Verbal Testimony (Sabda epistemology of Mimamsa)


Verbal Testimony (Sabda epistemology of Mimamsa)
Ø  Sabda-Pramana has got the greatest importance in Mimamsa. Testimony is Verbal authority. It is the knowledge of the meanings of words.
Ø  Kumarila divides testimony into two parts:
1.      Personal (puruseya): it is the testimony of trustworthy persons (aptavakya). It is not valid in itself. Its validity is inferred from the character of the trustworthy person. It may vitiated by doubt and error and may be contradicted afterwards.
2.      Impersonal (apauruseya): it is the testimony of the Veda (vedavakaya). It is valid in itself. It has the intrinsic validity. The veda is eternal and authorless. It is not the work of any person, human or divine. The sages are only the seers and not the authors of the vedas.
Ø  Prabhakara admits only Vedic testimony as real testimony and reduces human testimony to inference because its validity is inferred from the trustworthy character of the person.
Ø  Again, testimony may give us knowledge of the existent objects (Siddhartha-vakya) or may command us to do something (vidhayaka-vakya).
Ø  Kumarila: he admits the distinction between the existential and injunctive propositions and limits the scope of Veda to the latter (abhihitanvayavada).

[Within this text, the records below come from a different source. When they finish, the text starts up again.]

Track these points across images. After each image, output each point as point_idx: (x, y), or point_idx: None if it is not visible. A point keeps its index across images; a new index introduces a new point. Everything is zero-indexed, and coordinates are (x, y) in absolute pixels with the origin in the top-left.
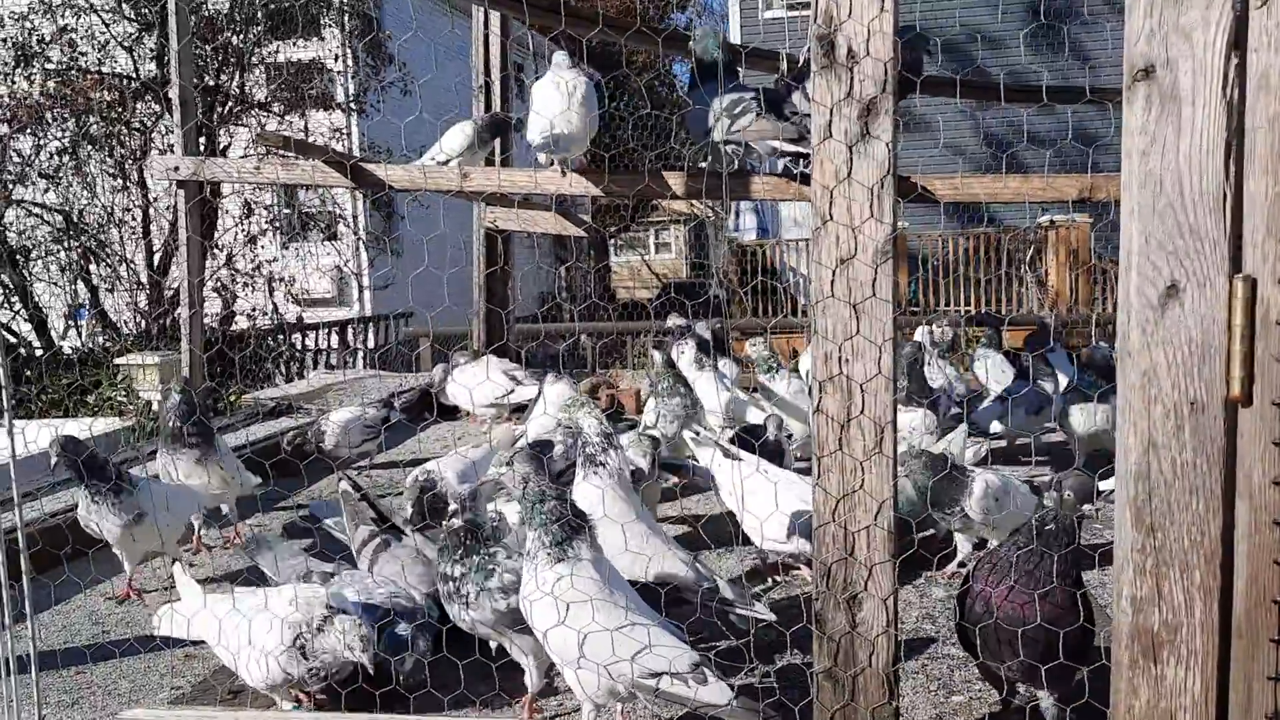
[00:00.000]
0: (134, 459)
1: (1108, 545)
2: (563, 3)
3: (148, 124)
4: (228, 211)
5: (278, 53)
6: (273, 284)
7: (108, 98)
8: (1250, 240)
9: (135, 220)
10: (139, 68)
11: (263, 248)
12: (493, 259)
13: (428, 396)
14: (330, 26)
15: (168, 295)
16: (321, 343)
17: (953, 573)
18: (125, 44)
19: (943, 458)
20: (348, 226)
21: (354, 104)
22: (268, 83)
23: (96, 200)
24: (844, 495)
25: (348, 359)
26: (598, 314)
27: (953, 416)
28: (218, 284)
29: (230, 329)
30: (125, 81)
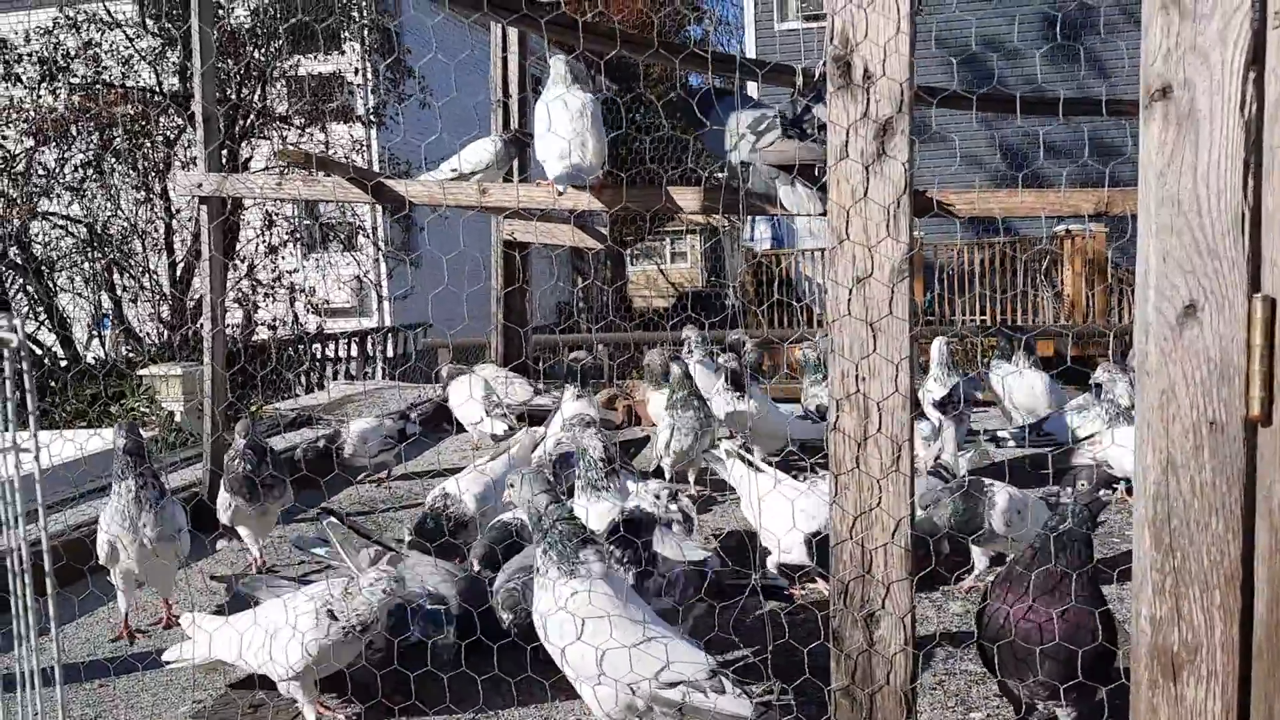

The Veda deals with injunctions.
Ø  The Veda is broadly divided into:
1.      Vidhivada or injunctions
2.      Arthavada or explanations
Ø  The so-called assertive or explanatory propositions in the Veda are authoritative only, when they help persons to perform their duties (anvtitabhidhanavada).
Ø  Testimony is verbal cognition.
Ø  Mimamsakas says that only the sounds and the symbols are created and destroyed, while the real words are eternal.